Narrative Interior Design: Giving Meanwhile Spaces a Purpose
Cities are full of spaces waiting for their next chapter. Vacant buildings, underused shopping centres, forgotten infrastructure. These sites often sit idle while long term plans slowly take shape.
Meanwhile use offers a way to activate them, bringing life back into the city through temporary occupation. At JH.A we see these moments not as placeholders, but as opportunities to create meaningful experiences through design.
Narrative interior design is a powerful tool in shaping these temporary spaces. By using storytelling, materiality and atmosphere, a meanwhile project can develop its own identity, helping visitors connect with the space in a memorable way. In one recent project, we reappropriated an underused shopping centre and transformed it into a temporary food hall. Rather than treating the space as simply a collection of stalls, we built a narrative around the work of local hero Roald Dahl, using imagination, playfulness and visual storytelling to guide the design.

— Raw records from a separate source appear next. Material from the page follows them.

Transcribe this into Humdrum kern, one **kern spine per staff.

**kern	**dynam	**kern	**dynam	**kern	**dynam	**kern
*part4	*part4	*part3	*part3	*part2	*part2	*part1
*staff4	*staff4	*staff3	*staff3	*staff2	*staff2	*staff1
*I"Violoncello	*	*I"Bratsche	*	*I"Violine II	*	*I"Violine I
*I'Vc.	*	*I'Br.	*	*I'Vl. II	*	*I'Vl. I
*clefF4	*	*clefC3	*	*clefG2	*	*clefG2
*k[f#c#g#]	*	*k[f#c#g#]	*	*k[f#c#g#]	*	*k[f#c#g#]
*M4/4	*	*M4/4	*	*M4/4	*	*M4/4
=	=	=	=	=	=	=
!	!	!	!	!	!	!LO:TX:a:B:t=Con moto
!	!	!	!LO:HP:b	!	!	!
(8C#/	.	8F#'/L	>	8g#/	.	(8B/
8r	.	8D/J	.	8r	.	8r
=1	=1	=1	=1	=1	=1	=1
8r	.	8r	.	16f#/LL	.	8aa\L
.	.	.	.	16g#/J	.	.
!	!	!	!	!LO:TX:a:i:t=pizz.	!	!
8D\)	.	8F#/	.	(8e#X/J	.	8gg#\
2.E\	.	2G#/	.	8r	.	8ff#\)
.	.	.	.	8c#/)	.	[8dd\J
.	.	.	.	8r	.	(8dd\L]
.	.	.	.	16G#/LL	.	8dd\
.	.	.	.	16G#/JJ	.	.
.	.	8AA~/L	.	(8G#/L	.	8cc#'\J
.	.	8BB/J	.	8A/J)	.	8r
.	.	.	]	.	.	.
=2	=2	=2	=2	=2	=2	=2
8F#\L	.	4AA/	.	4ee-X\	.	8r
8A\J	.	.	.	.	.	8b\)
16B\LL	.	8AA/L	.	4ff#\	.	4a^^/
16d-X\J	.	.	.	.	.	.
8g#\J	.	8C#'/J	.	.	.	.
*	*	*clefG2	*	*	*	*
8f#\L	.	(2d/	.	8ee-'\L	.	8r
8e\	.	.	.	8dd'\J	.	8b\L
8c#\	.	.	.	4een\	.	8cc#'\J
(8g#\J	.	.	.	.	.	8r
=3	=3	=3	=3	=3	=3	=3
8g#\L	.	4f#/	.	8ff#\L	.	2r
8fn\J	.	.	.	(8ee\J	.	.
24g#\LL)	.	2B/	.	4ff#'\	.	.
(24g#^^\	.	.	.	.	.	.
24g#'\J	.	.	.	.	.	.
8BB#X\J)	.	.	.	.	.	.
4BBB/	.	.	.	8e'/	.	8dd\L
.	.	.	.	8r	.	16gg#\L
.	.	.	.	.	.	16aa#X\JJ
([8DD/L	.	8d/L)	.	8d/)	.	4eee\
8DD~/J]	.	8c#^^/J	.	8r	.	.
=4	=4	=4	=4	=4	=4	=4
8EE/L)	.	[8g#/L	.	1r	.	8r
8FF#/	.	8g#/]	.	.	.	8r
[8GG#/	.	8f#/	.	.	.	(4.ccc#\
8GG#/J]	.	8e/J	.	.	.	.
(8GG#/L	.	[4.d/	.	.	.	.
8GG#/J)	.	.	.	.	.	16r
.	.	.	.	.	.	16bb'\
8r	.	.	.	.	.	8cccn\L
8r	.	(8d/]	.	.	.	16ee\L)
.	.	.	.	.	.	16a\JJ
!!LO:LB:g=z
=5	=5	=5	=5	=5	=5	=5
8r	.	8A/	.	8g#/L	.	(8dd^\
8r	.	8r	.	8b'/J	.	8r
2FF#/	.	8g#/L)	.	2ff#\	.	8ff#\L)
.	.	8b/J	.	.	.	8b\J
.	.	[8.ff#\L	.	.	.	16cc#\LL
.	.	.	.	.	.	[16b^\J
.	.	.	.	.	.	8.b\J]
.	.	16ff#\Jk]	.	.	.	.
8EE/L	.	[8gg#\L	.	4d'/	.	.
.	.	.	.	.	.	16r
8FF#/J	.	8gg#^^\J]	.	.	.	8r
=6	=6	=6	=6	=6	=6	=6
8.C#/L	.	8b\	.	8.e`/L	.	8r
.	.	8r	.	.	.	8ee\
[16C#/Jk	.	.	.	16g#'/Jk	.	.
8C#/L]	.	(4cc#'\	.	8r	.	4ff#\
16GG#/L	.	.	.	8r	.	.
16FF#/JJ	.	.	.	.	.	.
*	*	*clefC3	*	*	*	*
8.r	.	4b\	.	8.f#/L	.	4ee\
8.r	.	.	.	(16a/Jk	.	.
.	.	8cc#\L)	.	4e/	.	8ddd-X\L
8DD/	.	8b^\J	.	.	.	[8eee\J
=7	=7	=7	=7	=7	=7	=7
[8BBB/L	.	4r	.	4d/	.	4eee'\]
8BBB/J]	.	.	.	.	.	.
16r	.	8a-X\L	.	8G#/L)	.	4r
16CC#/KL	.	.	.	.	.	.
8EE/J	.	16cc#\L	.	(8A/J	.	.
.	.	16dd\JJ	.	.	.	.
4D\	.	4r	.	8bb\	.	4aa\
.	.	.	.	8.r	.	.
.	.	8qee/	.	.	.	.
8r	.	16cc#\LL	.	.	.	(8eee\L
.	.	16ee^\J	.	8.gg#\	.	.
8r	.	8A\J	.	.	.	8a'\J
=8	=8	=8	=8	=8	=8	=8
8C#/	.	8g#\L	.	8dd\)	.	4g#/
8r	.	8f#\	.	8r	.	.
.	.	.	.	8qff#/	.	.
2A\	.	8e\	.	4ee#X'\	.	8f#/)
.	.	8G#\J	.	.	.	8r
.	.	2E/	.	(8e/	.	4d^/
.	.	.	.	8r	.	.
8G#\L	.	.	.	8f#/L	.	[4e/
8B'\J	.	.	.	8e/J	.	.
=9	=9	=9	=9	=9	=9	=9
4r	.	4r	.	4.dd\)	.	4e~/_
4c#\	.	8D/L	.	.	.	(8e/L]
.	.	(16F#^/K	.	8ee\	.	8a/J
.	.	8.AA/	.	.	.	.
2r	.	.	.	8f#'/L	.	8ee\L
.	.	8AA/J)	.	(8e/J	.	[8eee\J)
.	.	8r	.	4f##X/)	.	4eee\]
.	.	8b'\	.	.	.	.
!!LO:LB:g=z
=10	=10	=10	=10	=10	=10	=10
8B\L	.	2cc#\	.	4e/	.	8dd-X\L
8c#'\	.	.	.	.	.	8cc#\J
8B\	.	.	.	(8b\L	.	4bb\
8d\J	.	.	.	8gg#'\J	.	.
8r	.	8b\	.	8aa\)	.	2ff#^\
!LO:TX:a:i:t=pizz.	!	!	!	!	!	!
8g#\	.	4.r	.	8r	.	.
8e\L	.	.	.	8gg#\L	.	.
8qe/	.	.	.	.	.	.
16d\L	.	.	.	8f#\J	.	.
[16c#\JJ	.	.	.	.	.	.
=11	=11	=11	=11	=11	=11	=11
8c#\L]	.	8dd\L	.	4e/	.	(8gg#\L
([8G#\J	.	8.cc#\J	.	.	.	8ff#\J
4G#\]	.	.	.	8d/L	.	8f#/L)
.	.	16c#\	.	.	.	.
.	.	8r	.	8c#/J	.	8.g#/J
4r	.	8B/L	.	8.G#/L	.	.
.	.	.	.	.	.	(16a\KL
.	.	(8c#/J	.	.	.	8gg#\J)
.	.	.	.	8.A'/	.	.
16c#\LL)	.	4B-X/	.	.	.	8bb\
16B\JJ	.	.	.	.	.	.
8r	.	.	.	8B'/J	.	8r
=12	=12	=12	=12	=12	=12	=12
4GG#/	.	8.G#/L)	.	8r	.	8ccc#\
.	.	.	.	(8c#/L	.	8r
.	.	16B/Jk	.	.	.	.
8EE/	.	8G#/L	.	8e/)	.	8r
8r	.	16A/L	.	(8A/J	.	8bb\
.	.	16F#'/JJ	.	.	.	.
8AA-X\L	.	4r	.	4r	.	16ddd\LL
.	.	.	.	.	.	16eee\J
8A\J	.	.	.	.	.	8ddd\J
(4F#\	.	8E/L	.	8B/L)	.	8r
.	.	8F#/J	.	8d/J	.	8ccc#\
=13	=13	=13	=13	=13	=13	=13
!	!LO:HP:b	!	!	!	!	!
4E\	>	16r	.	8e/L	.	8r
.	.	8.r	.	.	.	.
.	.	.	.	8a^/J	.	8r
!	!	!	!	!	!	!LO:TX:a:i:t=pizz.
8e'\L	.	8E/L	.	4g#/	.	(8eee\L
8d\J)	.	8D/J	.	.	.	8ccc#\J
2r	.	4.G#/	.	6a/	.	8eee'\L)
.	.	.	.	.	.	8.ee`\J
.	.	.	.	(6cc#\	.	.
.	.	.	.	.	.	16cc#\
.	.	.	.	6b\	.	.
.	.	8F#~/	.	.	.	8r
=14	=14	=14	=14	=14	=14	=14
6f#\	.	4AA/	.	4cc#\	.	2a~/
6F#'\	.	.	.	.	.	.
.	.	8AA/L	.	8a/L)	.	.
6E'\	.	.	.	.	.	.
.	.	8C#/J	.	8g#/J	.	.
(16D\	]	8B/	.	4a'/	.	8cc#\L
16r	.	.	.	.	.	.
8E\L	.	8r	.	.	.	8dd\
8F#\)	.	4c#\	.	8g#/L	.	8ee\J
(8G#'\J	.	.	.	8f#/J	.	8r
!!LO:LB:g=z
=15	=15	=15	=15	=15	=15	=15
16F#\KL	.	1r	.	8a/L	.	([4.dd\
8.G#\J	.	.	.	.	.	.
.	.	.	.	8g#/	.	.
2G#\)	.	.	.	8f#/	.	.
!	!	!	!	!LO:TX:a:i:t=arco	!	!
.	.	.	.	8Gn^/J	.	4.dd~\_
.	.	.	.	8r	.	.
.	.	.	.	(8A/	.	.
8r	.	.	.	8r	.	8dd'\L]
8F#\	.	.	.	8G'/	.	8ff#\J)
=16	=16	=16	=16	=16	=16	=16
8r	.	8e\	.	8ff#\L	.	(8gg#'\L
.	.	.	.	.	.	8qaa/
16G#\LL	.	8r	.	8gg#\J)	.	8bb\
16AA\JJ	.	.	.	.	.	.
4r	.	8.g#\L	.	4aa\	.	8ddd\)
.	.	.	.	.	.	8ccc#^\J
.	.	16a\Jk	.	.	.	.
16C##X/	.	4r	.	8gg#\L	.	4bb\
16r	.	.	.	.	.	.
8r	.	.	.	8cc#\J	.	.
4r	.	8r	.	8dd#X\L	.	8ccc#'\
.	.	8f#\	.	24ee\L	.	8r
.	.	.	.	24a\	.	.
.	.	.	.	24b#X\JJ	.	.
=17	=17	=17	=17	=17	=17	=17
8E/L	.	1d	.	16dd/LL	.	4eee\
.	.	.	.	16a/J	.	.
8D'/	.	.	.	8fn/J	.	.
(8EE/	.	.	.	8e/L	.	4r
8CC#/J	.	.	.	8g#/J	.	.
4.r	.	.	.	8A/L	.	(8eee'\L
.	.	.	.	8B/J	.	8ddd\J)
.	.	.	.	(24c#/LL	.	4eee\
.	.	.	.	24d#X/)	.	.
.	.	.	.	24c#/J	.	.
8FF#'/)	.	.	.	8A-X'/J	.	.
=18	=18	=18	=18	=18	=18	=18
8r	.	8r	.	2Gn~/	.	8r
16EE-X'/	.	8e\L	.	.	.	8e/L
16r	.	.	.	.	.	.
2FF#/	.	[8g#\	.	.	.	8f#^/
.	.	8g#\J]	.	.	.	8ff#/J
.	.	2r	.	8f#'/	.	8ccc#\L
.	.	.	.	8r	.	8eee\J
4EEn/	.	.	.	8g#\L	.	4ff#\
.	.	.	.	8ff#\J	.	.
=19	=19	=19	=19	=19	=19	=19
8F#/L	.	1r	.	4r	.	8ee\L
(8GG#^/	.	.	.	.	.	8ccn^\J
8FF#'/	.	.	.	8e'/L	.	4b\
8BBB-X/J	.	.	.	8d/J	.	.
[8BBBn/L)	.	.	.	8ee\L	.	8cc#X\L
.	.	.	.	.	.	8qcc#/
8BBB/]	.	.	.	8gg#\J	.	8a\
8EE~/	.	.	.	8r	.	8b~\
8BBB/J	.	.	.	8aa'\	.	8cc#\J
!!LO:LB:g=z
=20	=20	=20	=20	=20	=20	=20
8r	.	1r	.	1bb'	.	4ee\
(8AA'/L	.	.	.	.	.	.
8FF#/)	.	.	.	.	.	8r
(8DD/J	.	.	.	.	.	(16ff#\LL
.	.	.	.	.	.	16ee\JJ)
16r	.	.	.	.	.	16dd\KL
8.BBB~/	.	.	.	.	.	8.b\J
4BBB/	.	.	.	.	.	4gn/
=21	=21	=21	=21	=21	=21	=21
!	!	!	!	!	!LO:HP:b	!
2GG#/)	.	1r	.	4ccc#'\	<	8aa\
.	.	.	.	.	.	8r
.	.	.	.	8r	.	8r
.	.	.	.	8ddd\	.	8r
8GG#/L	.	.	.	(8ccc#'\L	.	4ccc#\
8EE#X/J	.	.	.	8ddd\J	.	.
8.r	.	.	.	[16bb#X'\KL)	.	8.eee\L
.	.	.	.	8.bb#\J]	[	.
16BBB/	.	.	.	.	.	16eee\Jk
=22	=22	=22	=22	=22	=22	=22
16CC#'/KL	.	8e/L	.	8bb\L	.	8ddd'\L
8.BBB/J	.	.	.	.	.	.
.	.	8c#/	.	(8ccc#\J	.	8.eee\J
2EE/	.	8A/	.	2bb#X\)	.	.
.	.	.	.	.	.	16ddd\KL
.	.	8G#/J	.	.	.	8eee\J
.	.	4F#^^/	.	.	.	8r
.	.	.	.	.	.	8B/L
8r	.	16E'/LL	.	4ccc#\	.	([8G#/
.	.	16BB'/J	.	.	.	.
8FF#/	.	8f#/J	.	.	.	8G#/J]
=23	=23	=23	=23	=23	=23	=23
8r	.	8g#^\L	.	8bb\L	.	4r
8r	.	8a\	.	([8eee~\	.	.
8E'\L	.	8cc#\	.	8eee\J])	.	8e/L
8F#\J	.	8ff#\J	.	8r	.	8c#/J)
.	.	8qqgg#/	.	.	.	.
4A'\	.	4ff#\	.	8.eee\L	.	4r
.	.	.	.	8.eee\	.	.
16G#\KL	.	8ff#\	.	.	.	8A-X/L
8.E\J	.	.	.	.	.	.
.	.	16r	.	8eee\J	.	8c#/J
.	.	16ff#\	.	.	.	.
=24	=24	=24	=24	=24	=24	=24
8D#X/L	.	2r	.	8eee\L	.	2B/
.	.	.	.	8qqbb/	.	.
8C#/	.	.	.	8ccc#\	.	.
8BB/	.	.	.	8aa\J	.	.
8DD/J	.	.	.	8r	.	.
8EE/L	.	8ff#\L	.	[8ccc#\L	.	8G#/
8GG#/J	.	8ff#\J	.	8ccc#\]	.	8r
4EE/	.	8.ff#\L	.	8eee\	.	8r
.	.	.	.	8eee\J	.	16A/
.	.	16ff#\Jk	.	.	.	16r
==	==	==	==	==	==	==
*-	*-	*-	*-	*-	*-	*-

Dahl’s stories provided a framework for colour, graphics and spatial moments that encouraged exploration. Playful signage, layered textures and unexpected details created a sense of curiosity, turning the everyday act of eating into a small narrative journey. The result was not only a functioning food hall, but a temporary destination that brought people back into a forgotten retail space and gave the building a renewed sense of purpose.